Austin Brueninger: I’ve pictured myself going through all these things like jumping off a building and taking a knife out of my kitchen and ending my life. More than 50 of them were the ones who just flooded my mind. I don’t really know if it was caused by all of, like, antisocial and powerlessness – I also felt that with the divorce came a lot of yelling and I felt like my dad didn’t need me anymore. It’s really hard to think about at that moment.
Desperate, Melissa called her pediatrician in Austin who referred her to outpatient therapists and inpatient psychiatry programs—only to be told there were long waiting lists and no beds.
Melissa Bruenger: All this stuff is racing in my head. Then to say, “Well, no family at the moment.” And I’m like, “How am I going to keep it safe?”
In an effort to try to keep children safe, Wisconsin is trying another approach that is being adopted in other parts of the country.
Seventeen pediatric clinics across southeastern Wisconsin have integrated full-time therapists within their offices. Provide mental health examinations and treatments as part of routine care. Dr. Brilliant Namer was the first pediatrician in Milwaukee to establish a therapist’s office within her office.
Sharine Alphonsi: You’re saying, “We’re here together, we’re all going to work on this together,” not “We can’t help you, go see someone else.”

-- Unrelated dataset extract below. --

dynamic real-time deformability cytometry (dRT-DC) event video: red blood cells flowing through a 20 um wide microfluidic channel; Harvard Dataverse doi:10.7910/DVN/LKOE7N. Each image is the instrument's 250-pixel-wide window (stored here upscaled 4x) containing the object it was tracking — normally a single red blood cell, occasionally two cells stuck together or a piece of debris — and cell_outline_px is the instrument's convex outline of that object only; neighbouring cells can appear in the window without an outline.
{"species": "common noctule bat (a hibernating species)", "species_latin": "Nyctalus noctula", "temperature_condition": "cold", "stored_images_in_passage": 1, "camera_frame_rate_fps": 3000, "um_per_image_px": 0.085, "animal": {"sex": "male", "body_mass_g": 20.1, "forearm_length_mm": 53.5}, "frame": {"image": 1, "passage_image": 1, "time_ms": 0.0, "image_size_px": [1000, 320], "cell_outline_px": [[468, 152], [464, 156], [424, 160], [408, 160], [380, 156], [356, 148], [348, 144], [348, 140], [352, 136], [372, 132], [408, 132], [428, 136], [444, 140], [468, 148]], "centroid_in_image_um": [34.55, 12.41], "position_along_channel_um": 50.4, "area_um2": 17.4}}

Dr.. Brilliant Namer: Exactly. Thus, having a therapist in our clinic really has – teaming up to discuss that patient and family together, to bounce ideas off of each other, ‘because we know them so well -‘ is so much better for the patient to take care of.
Dr. Nimr’s clinic treats an underserved community where families often struggle to get mental health help. The therapists here have treated more than 500 children since the epidemic began.
Dr.. Brilliant Niemer: I think we as pediatricians and primary care providers can no longer just say, you know, ‘Mental health providers, you’re the only ones who are going to care about our patients in terms of mental health.’ This is now something we need to do as well.
Pediatrician in Austin Brueninger now has a therapist in her office, too. Their family was fortunate to find regular depressive treatment on an outpatient basis.
Shareen Alphonsi: How do you feel now?
Austin Brueninger: I don’t know. It’s much better than before. Everything happens in my life, knowing that I’m, like, friends with everyone in my class, building a better social life, like. It is interesting to know that there are others who love the same things as me.
Sharyn Alphonsi: Austin, it’s not easy to talk about all of these things. Why did you agree to tell us what you’ve been through–
Austin Brueninger: Because the world needs this, the world needs to know that. Mental health and things like that need to be addressed, otherwise bad things could happen. If you’re doing this on your own, try calling someone you know, like your friend and family.
SHAREN ALPHONSI: And talk about it.
Austin Brueninger: Yes.
Produced by Ashley Willy. Co-producer, Jennifer Dozor. Broadcasting Assistant, Elizabeth Germeno. Edited by April Wilson.